И чёрные шапки верблюжьего волоса.

 

Центуриев Рима со взглядами важными,

Мечи осаждающих, трупы поверженных,

И вой легионов за стенами-стражами[1],

Как ангелов падших из Рая отверженных.

 

В долине Еннома, в кострах догорающих,

С костями и мясом, в золу обращёнными,

Под чёрными тучами к Богу взывающих,

Ушедших из жизни, увы, непрощёнными.

 

Пройдя сквозь портал деревянного храма,

Где в окна стучится пожухлая осень,

Вдруг вспомню я Сима, потомка Адама,

Чьи волосы тронула белая проседь.

[1] Строки «И вой легионов за стенами-стражами» — не выдумка, при взятии Иерусалима в 72 году полководцем Титом римские легионеры за стенами Иерусалима кричали так сильно, что в долинах стоял гул, и многие граждане просто не могли этого вынести. Психическая атака.

Таверна «Тёмная новь»

В таверне у кладбища «Тёмная новь[1]»

В меню, однобоко, лишь постные блюда,

Старый бармен, приподняв кверху бровь,

Листает журнал «Настоящий Иуда».

 

В этой таверне есть несколько блюд:

«Скверна» — приправлена розовым маслом,

«Ревность», «Убийство», «Обыденный блуд»,

«Слёзы понтифика», «Доля несчастных».

 

Готический стиль с погребальной плитой,

Здесь дополняют пространство — декора.

Крылья архангела белой дугой

Над аркой оформлены с часа раздора[2].

 

При входе в таверну рисунок змеи,

Хвостом обвивая эдемскую деву,

Он занял пока что участок земли,

Но яд уж стекает по страшному зеву.

 

Рыжей Лилит[3] — опостылела прыть,

Вяжет язык от «Убийства» и «Скверны».

Странно: в таверне ей хочется выть,

Это от прошлой той жизни, наверное…

 

На руку блудница склонила главу,

Все рыжие локоны стянуты в косу,

И смотрит Лилит на праматерь — Луну,

Не будет ей в вечности быстрого сносу!

[1] Новь — не паханная ещё земля, целина.

[2] С часа раздора — со времён войны на небе.

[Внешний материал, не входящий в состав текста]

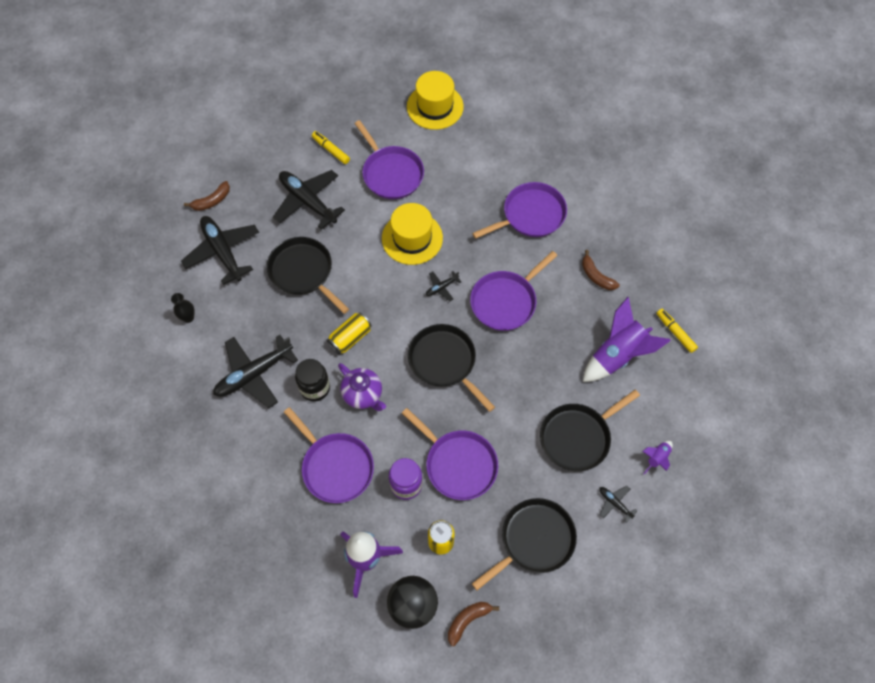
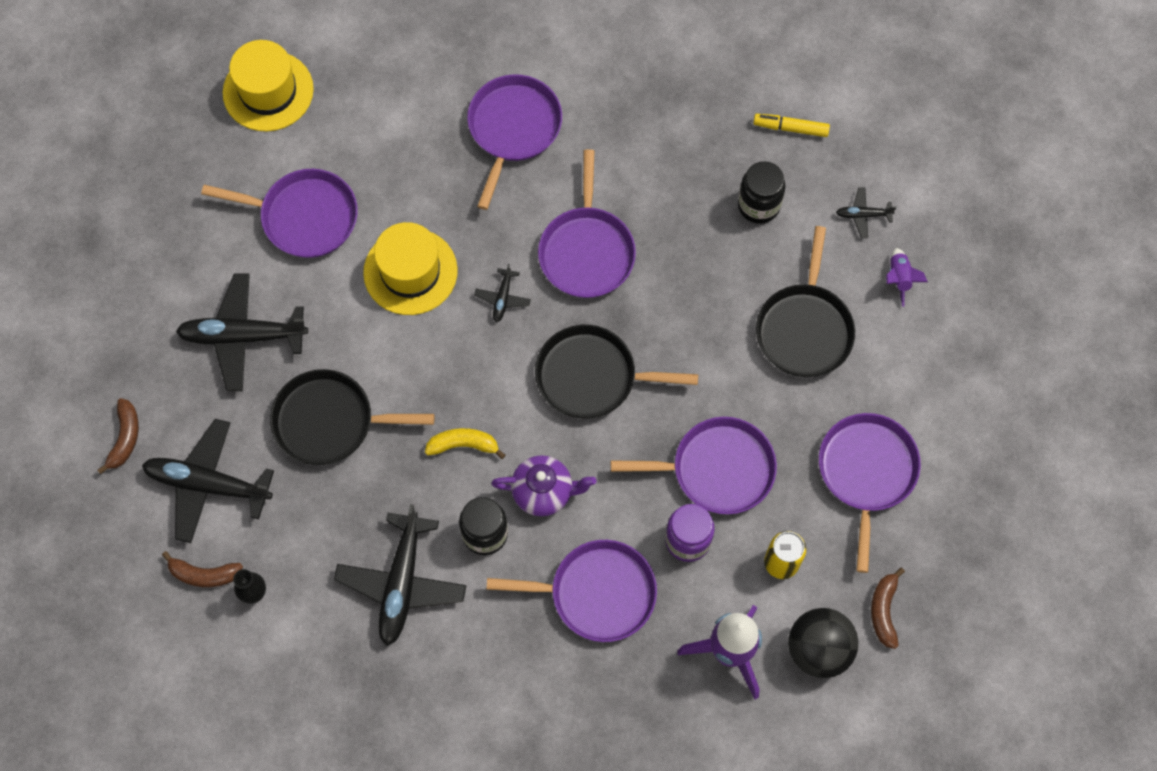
camera: 45 degrees left, 5 degrees up
yellow marker [312,131,350,164] -> none
yellow can [327,313,372,355] -> yellow banana [425,428,505,459]
black pan [472,498,577,590] -> purple pan [819,413,921,573]
brown banana [582,250,620,290] -> brown banana moved to [162,551,243,587]
purple rocket [583,297,671,382] -> black jar [738,161,785,224]
black plane [599,486,637,523] -> black plane moved to [836,187,896,238]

[3] Лилит — демоница, легендарная жена Адама. Лилит никогда не бывает одна, по древним преданиям, её свита состоит из 13-15 демонов. Остановить её от вредительства людям могут три ангела: Санви, Сансанви и Семангелаф.

Златовласая Тай

Когда день упадёт к концу,

Когда криком зачнётся ночь,

Я пошлю через лес гонцом

Златовласую свою дочь.

 

На коне через тёмный лес,

Удилами закусит мрак,

Через пряди златых волос

Будет виден редут собак.

 

Пеший жалок, когда один

Против мёртвых в ночной тиши,

И доро́гой, в обход трясин,

Крик звериный в лесной глуши.

 

И обступят под лунный гимн

С четырёх крестовых дорог,

И слетятся с больших вершин

Те, кто в злобе стал одинок.

 

Дочь! — смелее в далёкий край,

Тай, пришпорь вороных коней,

Там в долинах живущих рай,

Доскачи же туда скорей.

 

Когда день упадёт к концу,

Когда криком зачнётся ночь,

Я пошлю через лес гонцом

Златовласую свою дочь…

Красный бант (Прощальное письмо)

Моя цикута[1] на столе, пишу вам в поздний час,

Собака воет на дворе, жалеет, видно, нас.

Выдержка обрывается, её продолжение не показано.